Task set =>
a) In the question about the segmentation fault during depth first search, quote the stretch from "I'm trying to" through "of the code.".
b) According to the question about the segmentation fault during depth first search, what does the poster use as a subroutine to find the minimum distance between two nodes?

--- Extract provided Enclosed Below ---

Reason for Segmentation Fault During Depth First Search on Tree of Large Size C++

Question

I'm trying to solve https://open.kattis.com/problems/rootedsubtrees and part of the solution requires finding the minimum distance between any 2 nodes on the tree. To do this, I'm using Lowest Common Ancestor as a subroutine. Part of my LCA code uses a DFS to traverse the tree. Somehow, running this code on a line graph of size 200000 leads to a segmentation fault during the DFS section of the code.

#pragma GCC optimize("Ofast")
#pragma GCC target("sse,sse2,sse3,ssse3,sse4,popcnt,abm,mmx,avx,avx2,fma")
#include <bits/stdc++.h>
using namespace std;

typedef long long ll;
typedef vector<int> vi;
#define fast_cin()                    \
    ios_base::sync_with_stdio(false); \
    cin.tie(NULL);                    \
    cout.tie(NULL);

int n, q, idx;
vector<int> adjlist[200009];
vector<int> L, E,
    H;  // depth at traversal index, node at traversal index, first traversal index of node

void dfs(int cur, int depth) {
    cout << "dfs " << cur << " " << idx << endl;
    H[cur] = idx;
    E[idx] = cur;
    L[idx++] = depth;
    for (int &nxt : adjlist[cur]) {
        if (H[nxt] != -1) continue;
        dfs(nxt, depth + 1);
        E[idx] = cur;  // backtrack to current node
        L[idx++] = depth;
    }
}

class SparseTable {  // OOP style
   private:
    vi A, P2, L2;
    vector<vi> SpT;  // the Sparse Table
   public:
    SparseTable() {}  // default constructor

    SparseTable(vi &initialA) {  // pre-processing routine
        A = initialA;
        int n = (int)A.size();
        int L2_n = (int)log2(n) + 1;
        P2.assign(L2_n, 0);
        L2.assign(1 << L2_n, 0);
        for (int i = 0; i <= L2_n; ++i) {
            P2[i] = (1 << i);  // to speed up 2^i
            L2[(1 << i)] = i;  // to speed up log_2(i)
        }
        for (int i = 2; i < P2[L2_n]; ++i)

--- End of Enclosed Extract provided ---
--- Extracted data Enclosed Below ---

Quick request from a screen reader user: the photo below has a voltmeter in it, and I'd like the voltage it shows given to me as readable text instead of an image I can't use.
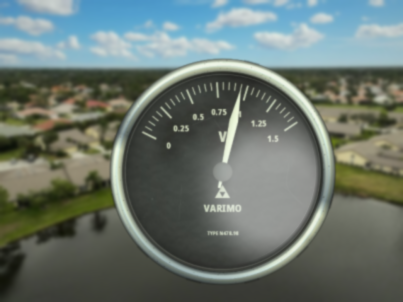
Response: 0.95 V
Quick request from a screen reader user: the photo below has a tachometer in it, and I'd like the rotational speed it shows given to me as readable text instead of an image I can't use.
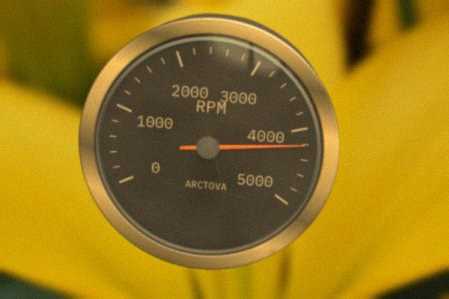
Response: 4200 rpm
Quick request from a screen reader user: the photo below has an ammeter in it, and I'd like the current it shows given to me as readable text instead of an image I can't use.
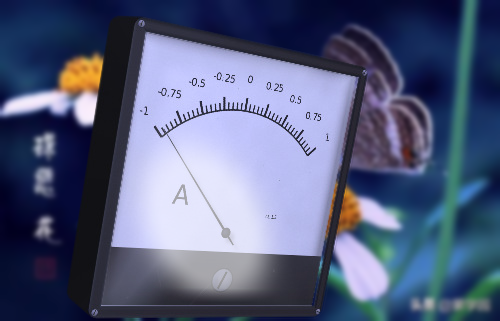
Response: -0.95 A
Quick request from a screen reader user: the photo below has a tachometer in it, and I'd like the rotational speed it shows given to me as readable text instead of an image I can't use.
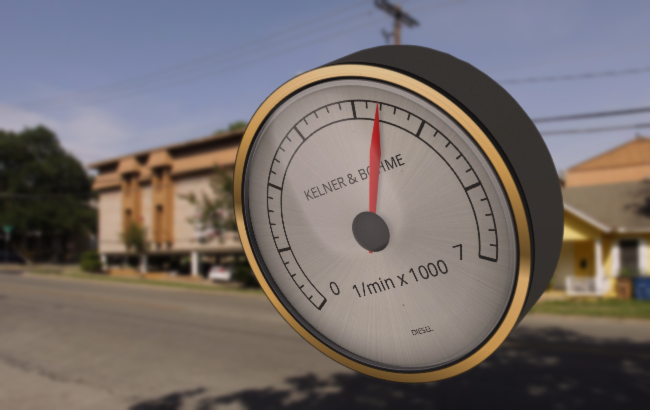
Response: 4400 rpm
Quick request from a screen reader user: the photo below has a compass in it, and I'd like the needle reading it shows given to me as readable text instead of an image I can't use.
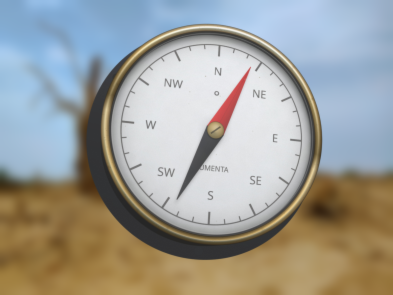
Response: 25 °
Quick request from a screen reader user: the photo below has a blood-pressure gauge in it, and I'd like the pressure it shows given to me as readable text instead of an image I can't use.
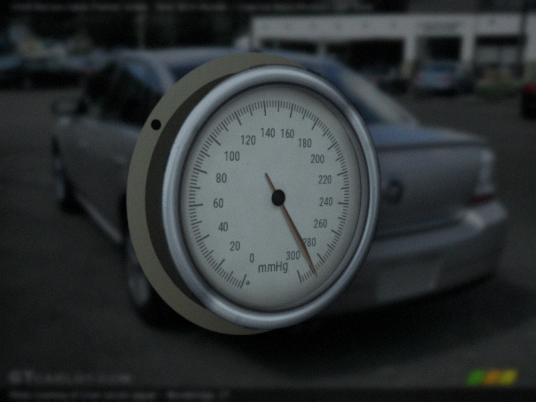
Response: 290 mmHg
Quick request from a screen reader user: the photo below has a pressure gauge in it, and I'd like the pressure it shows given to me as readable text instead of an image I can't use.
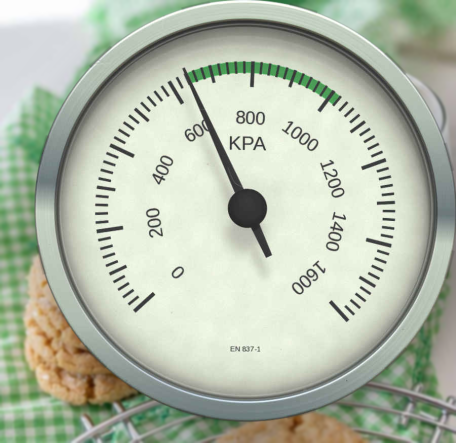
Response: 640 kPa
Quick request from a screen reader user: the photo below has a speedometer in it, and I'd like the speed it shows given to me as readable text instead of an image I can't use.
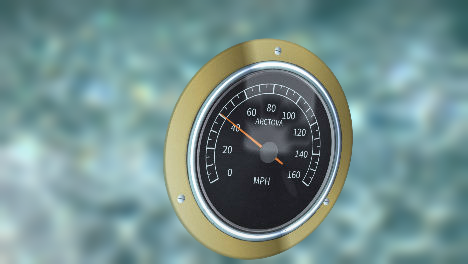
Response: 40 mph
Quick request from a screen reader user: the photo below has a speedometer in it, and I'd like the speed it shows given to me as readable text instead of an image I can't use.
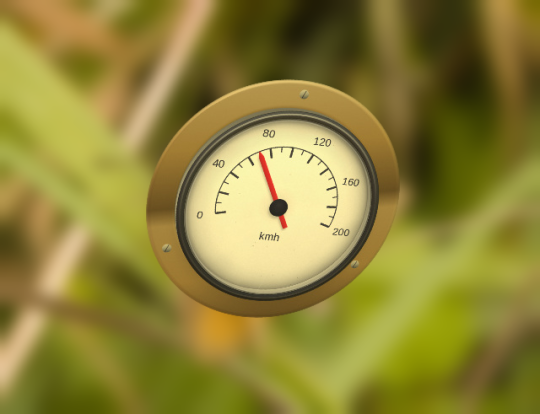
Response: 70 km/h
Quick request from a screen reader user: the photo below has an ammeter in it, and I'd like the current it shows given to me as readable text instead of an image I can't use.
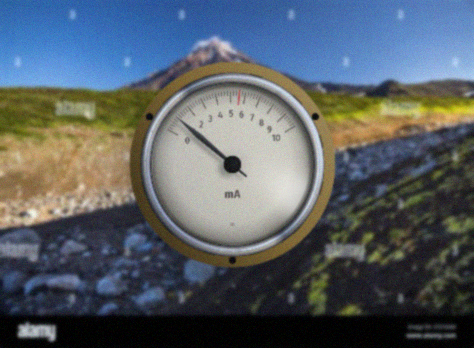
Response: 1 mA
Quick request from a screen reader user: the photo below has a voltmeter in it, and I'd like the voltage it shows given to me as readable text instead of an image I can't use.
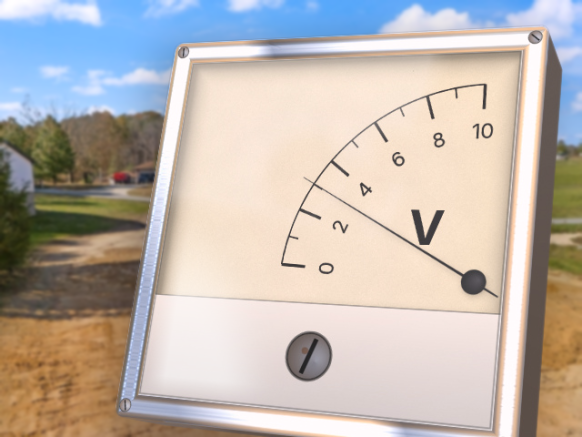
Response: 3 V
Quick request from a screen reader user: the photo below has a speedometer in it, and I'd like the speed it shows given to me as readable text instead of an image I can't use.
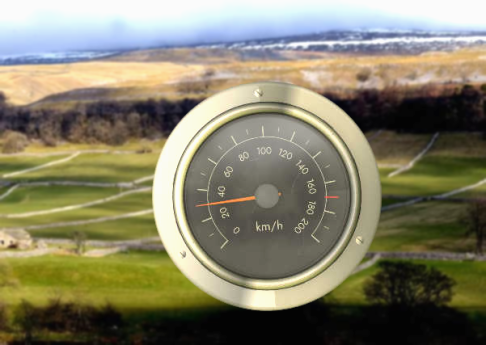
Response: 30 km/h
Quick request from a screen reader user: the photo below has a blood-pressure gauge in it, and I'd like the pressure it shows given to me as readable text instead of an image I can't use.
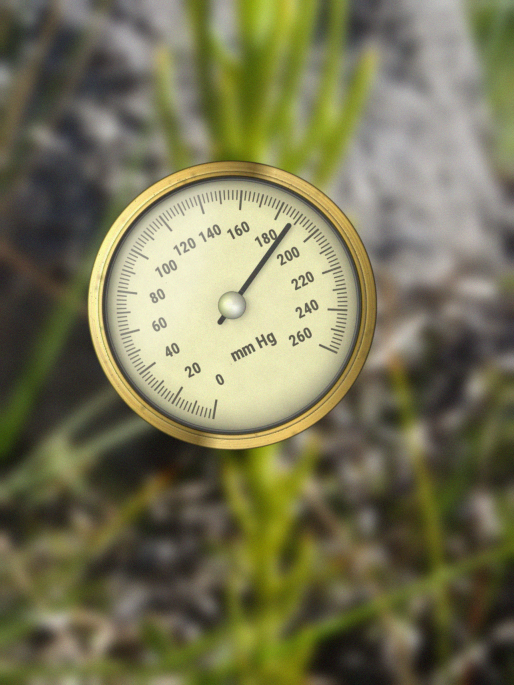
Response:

--- End of Enclosed Extracted data ---

Solutions =>
a)
I'm trying to solve https://open.kattis.com/problems/rootedsubtrees and part of the solution requires finding the minimum distance between any 2 nodes on the tree. To do this, I'm using Lowest Common Ancestor as a subroutine. Part of my LCA code uses a DFS to traverse the tree. Somehow, running this code on a line graph of size 200000 leads to a segmentation fault during the DFS section of the code.

b) Lowest Common Ancestor.